* **Your goal**: What is needed is a word-for-word copy of all the entries, minus the pictures.
-=-=-
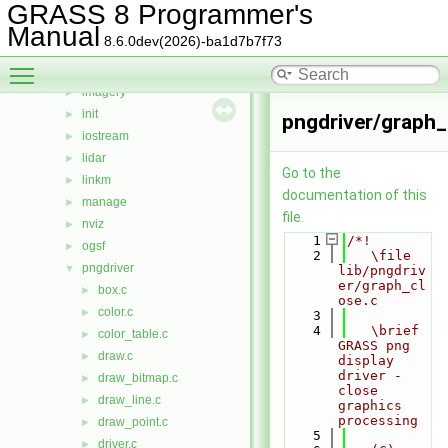
gis
►
GRASS 8 Programmer's
gmath
►
Manual
8.6.0dev(2026)-ba1d7b7f73
gpde
►
Toggle main menu visibility
htmldriver
►
imagery
►
init
►
pngdriver/graph_
iostream
►
lidar
►
Go to the
linkm
►
documentation of this
manage
►
file.
nviz
►
    1
/*!
ogsf
►
    2
   \file 
pngdriver
▼
lib/pngdriv
er/graph_cl
box.c
►
ose.c
color.c
►
    3
    4
   \brief 
color_table.c
►
GRASS png 
draw.c
►
display 
driver - 
draw_bitmap.c
►
close 
draw_line.c
►
graphics 
processing
draw_point.c
►
    5
driver.c
►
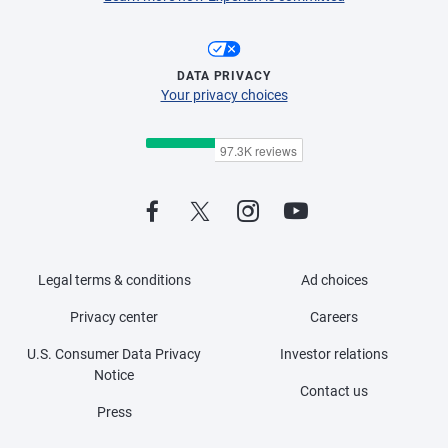
DATA PRIVACY
Your privacy choices
Legal terms & conditions
Ad choices
Privacy center
Careers
U.S. Consumer Data Privacy
Investor relations
Notice
Contact us
Press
-=-=-
* **Your response**:
gis
►
GRASS 8 Programmer's
gmath
►
Manual
8.6.0dev(2026)-ba1d7b7f73
gpde
►
Toggle main menu visibility
htmldriver
►
imagery
►
init
►
pngdriver/graph_
iostream
►
lidar
►
Go to the
linkm
►
documentation of this
manage
►
file.
nviz
►
    1
/*!
ogsf
►
    2
   \file 
pngdriver
▼
lib/pngdriv
er/graph_cl
box.c
►
ose.c
color.c
►
    3
    4
   \brief 
color_table.c
►
GRASS png 
draw.c
►
display 
driver - 
draw_bitmap.c
►
close 
draw_line.c
►
graphics 
processing
draw_point.c
►
    5
driver.c
►
DATA PRIVACY
Your privacy choices
Legal terms & conditions
Ad choices
Privacy center
Careers
U.S. Consumer Data Privacy
Investor relations
Notice
Contact us
Press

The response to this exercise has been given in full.